24 saat uzun bir süreçtir!
Yaz tatilinden işim gereği Karacabey’e gelirken, komşum
olan müsteşar ağabeyim yakınen tanıdığım birine selam göndermişti.
Komşumun
selamını ilettiğim sırada fazla bir şey konuşamadık. Ardından eşinin de eşine selam ve sevgilerini
aktardım. Yine bir şey yok. İzin istedim ayrıldım. Çatrak’ta otobüs beklerken
bu tanıdığımda yolcu karşılamaya gelmiş. Müsteşarı nereden tanıdığımı
sorduğunda 1990 yılından beri yakın komşum olmakla beraber dostluğumuzun
sürdüğünü belirttim. Otobüse bindim yoluma devam ettim.
Aynı gün
deniz boyunda karşılaştık, küçük kızım yanlarında denize gelmiş. Hayırdır erken
gelmişsin diye şakalaştık.

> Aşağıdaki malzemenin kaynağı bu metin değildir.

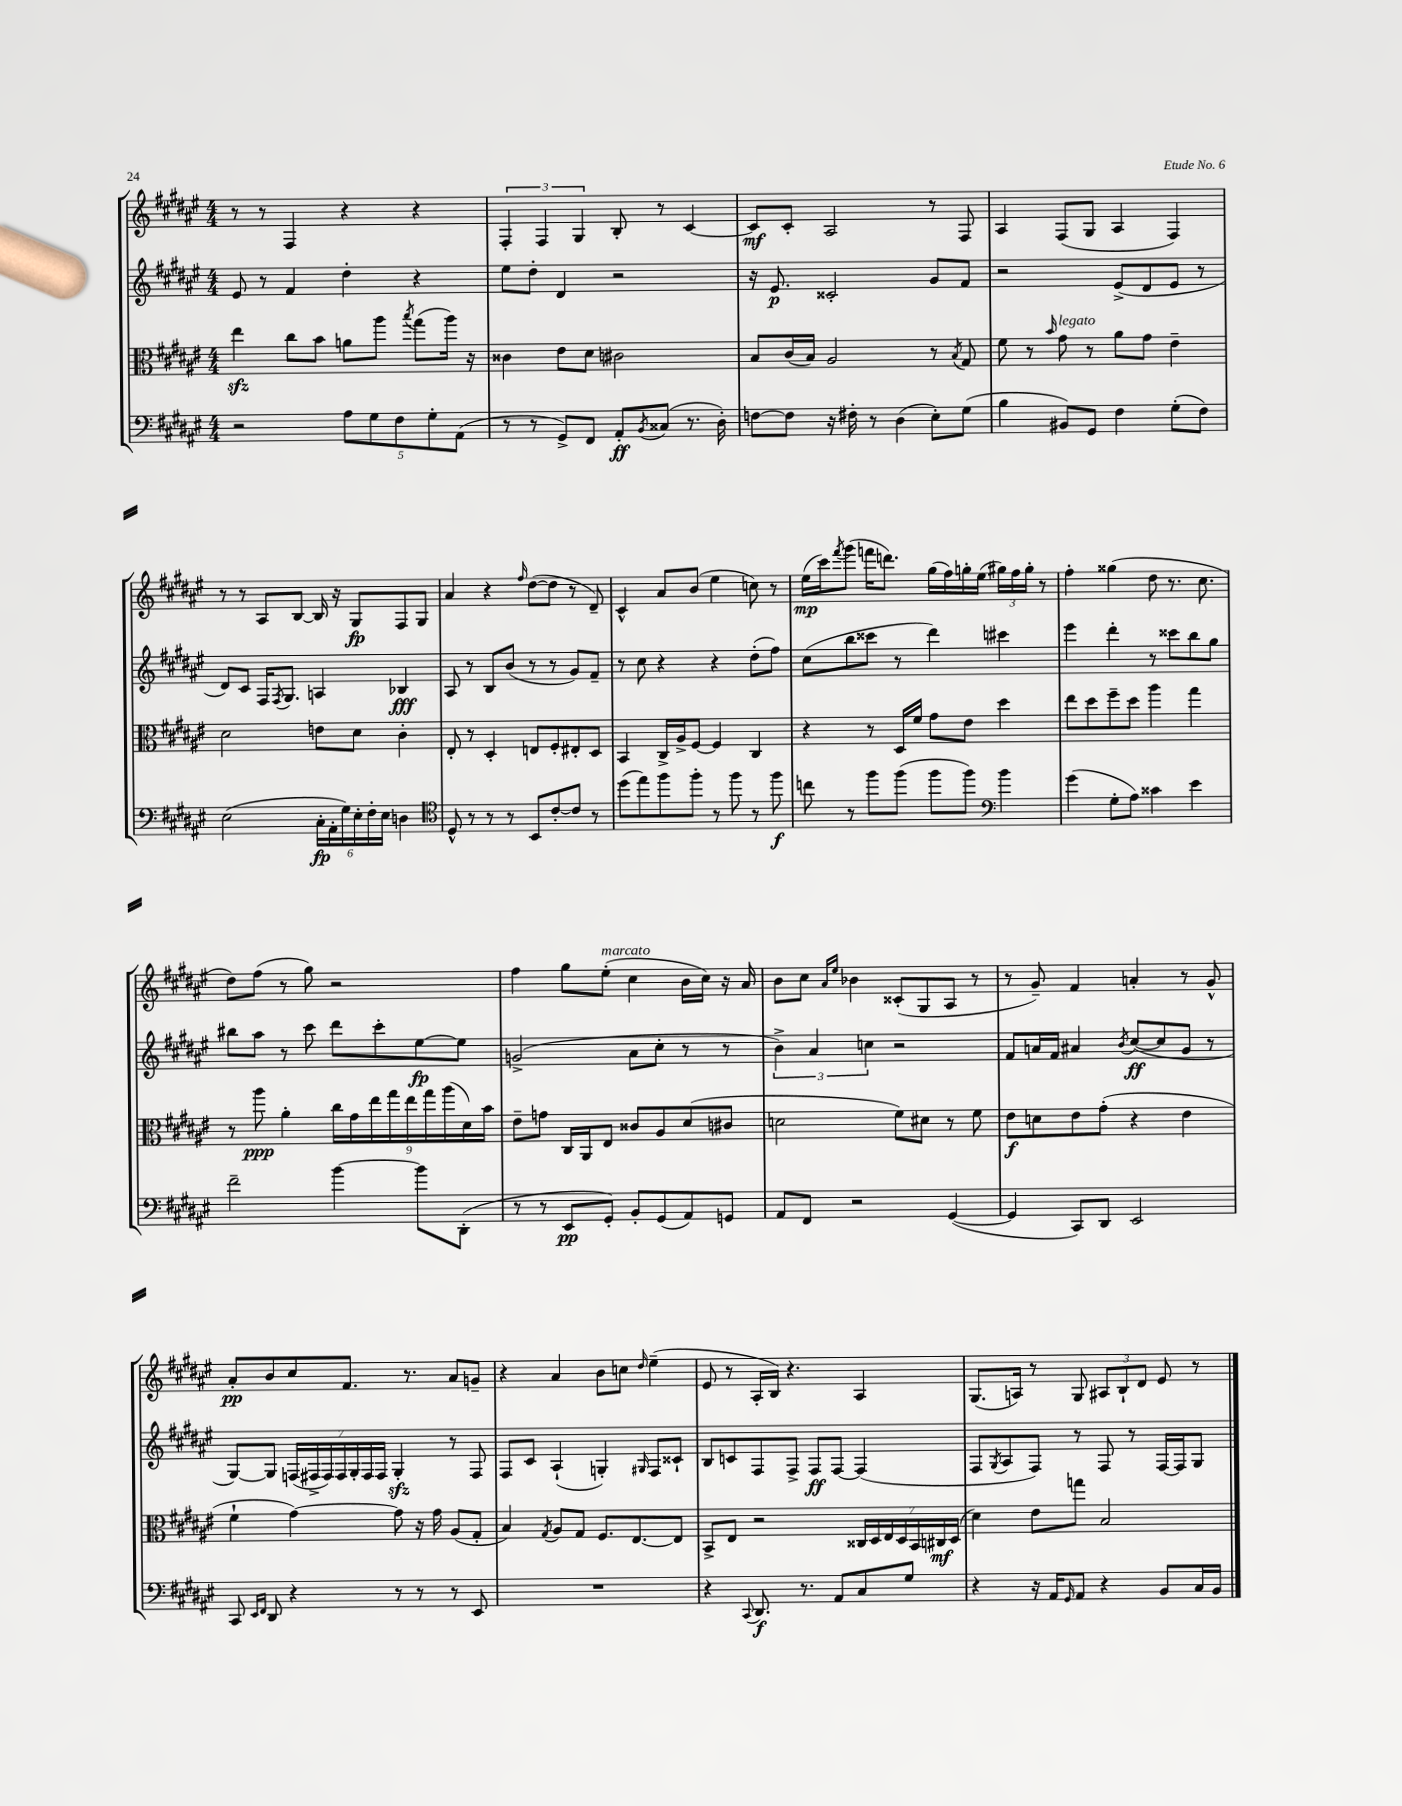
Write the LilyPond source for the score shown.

<<
\new StaffGroup <<
\new Staff = "s0" {
    \clef treble \key fis \major \numericTimeSignature \time 4/4
    r8 r8 fis4 r4 r4 |
    \tuplet 3/2 { fis4-. fis4 gis4 } b8-. r8 cis'4~ |
    cis'8\mf cis'8-. ais2 r8 fis8 |
    ais4 fis8( gis8 ais4 fis4) |
    r8 r8 ais8 b8~ b16 r16 gis8\fp fis8 gis8 |
    ais'4 r4 \grace { fis''16 } dis''8~( dis''8 r8 dis'8--) |
    cis'4-^ ais'8 b'8( eis''4 c''8) r8 |
    eis''16\mp( cis'''16) \acciaccatura { fis'''8 } gis'''8( f'''16 d'''8.) gis''16( fis''16) g''16-. eis''16( \tuplet 3/2 { gis''16) fis''16 gis''16-. } r8 |
    fis''4-. gisis''4( dis''8 r8. cis''8. |
    dis''8) fis''8( r8 gis''8) r2 |
    fis''4 gis''8 eis''8-.^\markup { \italic "marcato" }( cis''4 b'16 cis''16) r16 ais'16 |
    b'8 cis''8 \grace { ais'16 eis''16 } bes'4 cisis'8-.( gis8 ais8 r8 |
    r8 gis'8--) fis'4 a'4-. r8 gis'8-^ |
    ais'8-.\pp b'8 cis''8 fis'8. r8. ais'8 g'8-- |
    r4 ais'4 b'8 c''8 \grace { dis''16 } eis''4--( |
    eis'8 r8 ais16-. b16) r4. ais4 |
    gis8.( a16) r8 gis8 \tuplet 3/2 { ais8 b8-! dis'8 } eis'8 r8 \bar "|." |
}
\new Staff = "s1" {
    \clef treble \key fis \major \numericTimeSignature \time 4/4
    eis'8 r8 fis'4 dis''4-. r4 |
    eis''8 dis''8-. dis'4 r2 |
    r16 eis'8.\p cisis'2-. gis'8 fis'8 |
    r2 eis'8->( dis'8 eis'8 r8 |
    dis'8) cis'8 fis16 \acciaccatura { fis8 } gis8. a4 bes4\fff |
    ais8 r8 b8 b'8( r8 r8 gis'8) fis'8-- |
    r8 cis''8 r4 r4 dis''8-.( fis''8) |
    cis''8( b''8 cisis'''8 r8 dis'''4) cis'''4 |
    eis'''4 dis'''4-. r8 cisis'''8 b''8 gis''8 |
    bis''8 ais''8 r8 cis'''8 dis'''8 cis'''8-. eis''8~\fp eis''8 |
    g'2->( ais'8 cis''8-. r8 r8 |
    \tuplet 3/2 { b'4->) ais'4 c''4 } r2 |
    fis'8 a'16 fis'16 ais'4 \acciaccatura { b'8 } cis''8~\ff( cis''8 gis'8 r8 |
    gis8~) gis8 \tuplet 7/4 { f16( fis16-> fis16) fis16 gis16-. fis16 fis16 } gis4-.\sfz r8 fis8 |
    fis8 cis'8 ais4-!( g4-.) \grace { gis16 } fis8 cisis'8-! |
    b8 c'8 fis8 fis8-> fis8\ff fis8~ fis4( |
    fis8 \acciaccatura { gis8 } ais8 fis8) r8 fis8 r8 fis16~ fis16 gis8 \bar "|." |
}
\new Staff = "s2" {
    \clef alto \key fis \major \numericTimeSignature \time 4/4
    eis''4\sfz cis''8 b'8 a'8 ais''8 \acciaccatura { b''8 } gis''8( ais''16) r16 |
    cisis'4 eis'8 dis'8 cis'2 |
    b8 cis'16( b16) ais2 r8 \acciaccatura { b8 } gis8 |
    fis'8 r8 \grace { b'16 } gis'8^\markup { \italic "legato" } r8 ais'8 gis'8 eis'4-- |
    dis'2 e'8 dis'8 cis'4-. |
    eis8-. r8 dis4-. e8 fis8-. eis8-. dis8 |
    b,4 cis16-> ais16-> fis8~ fis4 cis4 |
    r4 r8 dis16 fis'16 gis'8 eis'8 dis''4 |
    eis''8 dis''8 fis''8-- dis''8 ais''4 gis''4 |
    r8 ais''8\ppp ais'4-. \tuplet 9/8 { cis''16 gis'16 eis''16 gis''16 eis''16 gis''16 ais''16( dis'16) b'16 } |
    eis'8-- g'8 cis16 ais,16 eis8 cisis'8 ais8 dis'8( cis'8 |
    d'2 fis'8) dis'8 r8 fis'8 |
    eis'8\f d'8 eis'8 gis'8-.( r4 eis'4 |
    fis'4-! gis'4~) gis'8 r16 gis'16 ais8( gis8-. |
    b4) \acciaccatura { gis8 } ais8 gis8 fis8. eis8.~ eis8 |
    b,8-> eis8 r2 \tuplet 7/4 { cisis16 dis16 eis16 dis16 b,16 cis16\mf dis16( } |
    dis'4) eis'8 g''8 b2 \bar "|." |
}
\new Staff = "s3" {
    \clef bass \key fis \major \numericTimeSignature \time 4/4
    r2 \tuplet 5/4 { ais8 gis8 fis8 gis8-. ais,8( } |
    r8 r8 gis,8->) fis,8 ais,8-.\ff \acciaccatura { b,8 } cisis8( r8. dis16-.) |
    f8~ f8 r16 fis16-. r8 dis4( eis8-.) gis8( |
    b4 bis,8) gis,8 fis4 gis8-.( fis8) |
    eis2( \tuplet 6/4 { cis16-.\fp ais,16-. gis16) eis16-. fis16-. eis16 } d4 |
    \clef tenor dis8-^ r8 r8 r8 b,8 cis'8~-. cis'8 r8 |
    dis''8( eis''8) fis''8 fis''8-. r8 fis''8 r8 fis''8\f |
    c''8 r8 fis''8 fis''8( fis''8 fis''8) \clef bass b'4 |
    gis'4( gis8-. ais8) cisis'4 eis'4 |
    fis'2-- b'4~ b'8 dis,8-.( |
    r8 r8 eis,8\pp gis,8-.) b,8-. gis,8( ais,8) g,8 |
    ais,8 fis,8 r2 gis,4~( |
    gis,4 cis,8) dis,8 eis,2 |
    cis,8 \grace { eis,16 fis,16 } dis,8 r4 r8 r8 r8 eis,8 |
    R1 |
    r4 \appoggiatura { cis,8 } dis,8.\f r8. ais,8 cis8 gis8 |
    r4 r16 ais,16 \grace { gis,16 } ais,8 r4 b,8 cis16 b,16 \bar "|." |
}
>>
>>
\layout { \context { \Score \remove "Bar_number_engraver" } }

Arkadaşını sordu. Bende gayri ihtiyari sizin öyle
bir tanıdığınızın olduğunu sanmıyorum. Devamla sizleri sormadığı gibi bana bir
bardak çay bile ikram etmedi. Adınıza ve adıma çok üzüldüm.
Şöyle bir
ekleme yaptım: Bende birçok köyde ve okulda görev aldım. Çalıştığım yerlerden
birisi yanıma gelip selam sabah getirdiğinde bu şekilde hiç davranmadım. Hatta
geleni köyün nahırcısı (sığırtmacı) göndermiş bile olsa ilgilendim. Halini
hatırını sordum. Elimden geldiği kadar ikramda bulunmaya çalıştım. Demek ki
benim bir nahırcı kadar değerim yok, seninde korucu kadar değerin yokmuş
diyerek konuşmamı bitirdim. İlginç şeyler anlattı. Ben oldukça şaşırdım. Tabiri
caiz ise içiğini cıcığını çıkardı.
En son
söyledikleri: Benim bu değerli kardeşimin çok güzel bir özdeyişi var. Türkiye
gibi ülkelerde 24 saatlik bir zaman süreci çok uzundur. Bu 24 saatlik süreçte
her şey olur, hiçbir şey aynen kalmaz. Onun için bu arkadaşı iyi izle bazen de
beni bilgilendir. Yaptığı güzel şeyleri paylaşayım.
Peki olur
derken ve babamın bir sözü ile bu durum çok çelişiyor şeklinde mırıldandım. Ne
gibi dediğinde, “aslı hu nesli hu” dediğimde kahkahayı patlattı.
Bunları
neye mi anlattım. Gerçekten dediği gibi çıkıyor. Çıkmaya da devam edecek. Şubat
ayından itibaren alacağımı sandığım bir sorumluluktan dolayı güzel şeyleri siz
okuyucularımla ve Karacabey halkı ile paylaşacağım. Bu güne kadar görüyordum ve
izliyordum ama tüzel bir sorumluluğum olmadığı için açıklayamıyordum. Eh artık
günü geldi sanıyorum.
Bu köşeden
ve açık mektup şeklinde ilginizi çekecek açıklamalar ve yazılar olacak.